Stored records

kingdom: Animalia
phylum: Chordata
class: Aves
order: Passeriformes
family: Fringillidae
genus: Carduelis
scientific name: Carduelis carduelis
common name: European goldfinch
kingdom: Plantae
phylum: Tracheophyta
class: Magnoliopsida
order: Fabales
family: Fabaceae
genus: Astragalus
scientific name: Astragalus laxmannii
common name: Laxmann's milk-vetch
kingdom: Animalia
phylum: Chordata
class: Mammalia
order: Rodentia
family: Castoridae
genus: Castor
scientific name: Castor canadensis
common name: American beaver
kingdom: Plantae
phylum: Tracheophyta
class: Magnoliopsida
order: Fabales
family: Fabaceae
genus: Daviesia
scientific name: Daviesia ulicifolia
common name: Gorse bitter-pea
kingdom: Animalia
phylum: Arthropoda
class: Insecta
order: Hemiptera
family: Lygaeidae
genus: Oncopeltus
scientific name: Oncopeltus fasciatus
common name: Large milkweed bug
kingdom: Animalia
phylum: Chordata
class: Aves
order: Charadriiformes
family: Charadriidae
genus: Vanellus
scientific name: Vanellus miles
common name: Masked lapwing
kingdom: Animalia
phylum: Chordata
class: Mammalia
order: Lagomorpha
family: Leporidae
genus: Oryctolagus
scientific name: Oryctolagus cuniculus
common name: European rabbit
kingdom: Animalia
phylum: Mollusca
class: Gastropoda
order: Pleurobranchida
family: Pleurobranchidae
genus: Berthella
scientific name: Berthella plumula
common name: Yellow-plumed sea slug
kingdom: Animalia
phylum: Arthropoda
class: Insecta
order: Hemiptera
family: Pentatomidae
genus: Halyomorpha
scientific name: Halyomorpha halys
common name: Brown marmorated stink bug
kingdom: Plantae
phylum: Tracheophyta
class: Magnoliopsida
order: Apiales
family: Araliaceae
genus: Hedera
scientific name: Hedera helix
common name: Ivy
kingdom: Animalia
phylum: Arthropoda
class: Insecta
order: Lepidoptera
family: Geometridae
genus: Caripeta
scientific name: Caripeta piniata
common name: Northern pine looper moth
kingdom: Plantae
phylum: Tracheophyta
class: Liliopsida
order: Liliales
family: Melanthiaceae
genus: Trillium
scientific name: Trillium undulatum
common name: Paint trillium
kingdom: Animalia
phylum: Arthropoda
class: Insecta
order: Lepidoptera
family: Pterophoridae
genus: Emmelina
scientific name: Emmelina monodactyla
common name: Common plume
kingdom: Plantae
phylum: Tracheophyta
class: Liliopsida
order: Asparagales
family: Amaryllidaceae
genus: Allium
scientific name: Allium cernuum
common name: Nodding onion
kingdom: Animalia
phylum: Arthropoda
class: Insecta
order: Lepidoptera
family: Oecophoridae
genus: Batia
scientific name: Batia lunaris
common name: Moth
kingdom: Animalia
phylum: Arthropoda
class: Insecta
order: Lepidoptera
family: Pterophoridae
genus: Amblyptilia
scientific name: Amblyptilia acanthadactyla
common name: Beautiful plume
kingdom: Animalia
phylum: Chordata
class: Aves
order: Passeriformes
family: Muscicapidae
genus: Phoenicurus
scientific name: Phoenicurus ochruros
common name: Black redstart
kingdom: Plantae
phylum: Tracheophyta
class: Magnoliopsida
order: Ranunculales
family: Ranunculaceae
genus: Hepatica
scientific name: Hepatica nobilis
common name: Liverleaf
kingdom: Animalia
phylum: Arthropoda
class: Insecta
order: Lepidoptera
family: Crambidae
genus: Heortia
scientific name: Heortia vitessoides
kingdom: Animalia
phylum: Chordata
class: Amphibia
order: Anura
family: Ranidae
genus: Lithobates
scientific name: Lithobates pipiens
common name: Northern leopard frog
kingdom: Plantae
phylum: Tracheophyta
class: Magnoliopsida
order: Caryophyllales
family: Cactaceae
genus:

## Instruction
Render every line of the entries above as a single numbered list, omitting any blank lines.

## The output
1. kingdom: Animalia
2. phylum: Chordata
3. class: Aves
4. order: Passeriformes
5. family: Fringillidae
6. genus: Carduelis
7. scientific name: Carduelis carduelis
8. common name: European goldfinch
9. kingdom: Plantae
10. phylum: Tracheophyta
11. class: Magnoliopsida
12. order: Fabales
13. family: Fabaceae
14. genus: Astragalus
15. scientific name: Astragalus laxmannii
16. common name: Laxmann's milk-vetch
17. kingdom: Animalia
18. phylum: Chordata
19. class: Mammalia
20. order: Rodentia
21. family: Castoridae
22. genus: Castor
23. scientific name: Castor canadensis
24. common name: American beaver
25. kingdom: Plantae
26. phylum: Tracheophyta
27. class: Magnoliopsida
28. order: Fabales
29. family: Fabaceae
30. genus: Daviesia
31. scientific name: Daviesia ulicifolia
32. common name: Gorse bitter-pea
33. kingdom: Animalia
34. phylum: Arthropoda
35. class: Insecta
36. order: Hemiptera
37. family: Lygaeidae
38. genus: Oncopeltus
39. scientific name: Oncopeltus fasciatus
40. common name: Large milkweed bug
41. kingdom: Animalia
42. phylum: Chordata
43. class: Aves
44. order: Charadriiformes
45. family: Charadriidae
46. genus: Vanellus
47. scientific name: Vanellus miles
48. common name: Masked lapwing
49. kingdom: Animalia
50. phylum: Chordata
51. class: Mammalia
52. order: Lagomorpha
53. family: Leporidae
54. genus: Oryctolagus
55. scientific name: Oryctolagus cuniculus
56. common name: European rabbit
57. kingdom: Animalia
58. phylum: Mollusca
59. class: Gastropoda
60. order: Pleurobranchida
61. family: Pleurobranchidae
62. genus: Berthella
63. scientific name: Berthella plumula
64. common name: Yellow-plumed sea slug
65. kingdom: Animalia
66. phylum: Arthropoda
67. class: Insecta
68. order: Hemiptera
69. family: Pentatomidae
70. genus: Halyomorpha
71. scientific name: Halyomorpha halys
72. common name: Brown marmorated stink bug
73. kingdom: Plantae
74. phylum: Tracheophyta
75. class: Magnoliopsida
76. order: Apiales
77. family: Araliaceae
78. genus: Hedera
79. scientific name: Hedera helix
80. common name: Ivy
81. kingdom: Animalia
82. phylum: Arthropoda
83. class: Insecta
84. order: Lepidoptera
85. family: Geometridae
86. genus: Caripeta
87. scientific name: Caripeta piniata
88. common name: Northern pine looper moth
89. kingdom: Plantae
90. phylum: Tracheophyta
91. class: Liliopsida
92. order: Liliales
93. family: Melanthiaceae
94. genus: Trillium
95. scientific name: Trillium undulatum
96. common name: Paint trillium
97. kingdom: Animalia
98. phylum: Arthropoda
99. class: Insecta
100. order: Lepidoptera
101. family: Pterophoridae
102. genus: Emmelina
103. scientific name: Emmelina monodactyla
104. common name: Common plume
105. kingdom: Plantae
106. phylum: Tracheophyta
107. class: Liliopsida
108. order: Asparagales
109. family: Amaryllidaceae
110. genus: Allium
111. scientific name: Allium cernuum
112. common name: Nodding onion
113. kingdom: Animalia
114. phylum: Arthropoda
115. class: Insecta
116. order: Lepidoptera
117. family: Oecophoridae
118. genus: Batia
119. scientific name: Batia lunaris
120. common name: Moth
121. kingdom: Animalia
122. phylum: Arthropoda
123. class: Insecta
124. order: Lepidoptera
125. family: Pterophoridae
126. genus: Amblyptilia
127. scientific name: Amblyptilia acanthadactyla
128. common name: Beautiful plume
129. kingdom: Animalia
130. phylum: Chordata
131. class: Aves
132. order: Passeriformes
133. family: Muscicapidae
134. genus: Phoenicurus
135. scientific name: Phoenicurus ochruros
136. common name: Black redstart
137. kingdom: Plantae
138. phylum: Tracheophyta
139. class: Magnoliopsida
140. order: Ranunculales
141. family: Ranunculaceae
142. genus: Hepatica
143. scientific name: Hepatica nobilis
144. common name: Liverleaf
145. kingdom: Animalia
146. phylum: Arthropoda
147. class: Insecta
148. order: Lepidoptera
149. family: Crambidae
150. genus: Heortia
151. scientific name: Heortia vitessoides
152. kingdom: Animalia
153. phylum: Chordata
154. class: Amphibia
155. order: Anura
156. family: Ranidae
157. genus: Lithobates
158. scientific name: Lithobates pipiens
159. common name: Northern leopard frog
160. kingdom: Plantae
161. phylum: Tracheophyta
162. class: Magnoliopsida
163. order: Caryophyllales
164. family: Cactaceae
165. genus:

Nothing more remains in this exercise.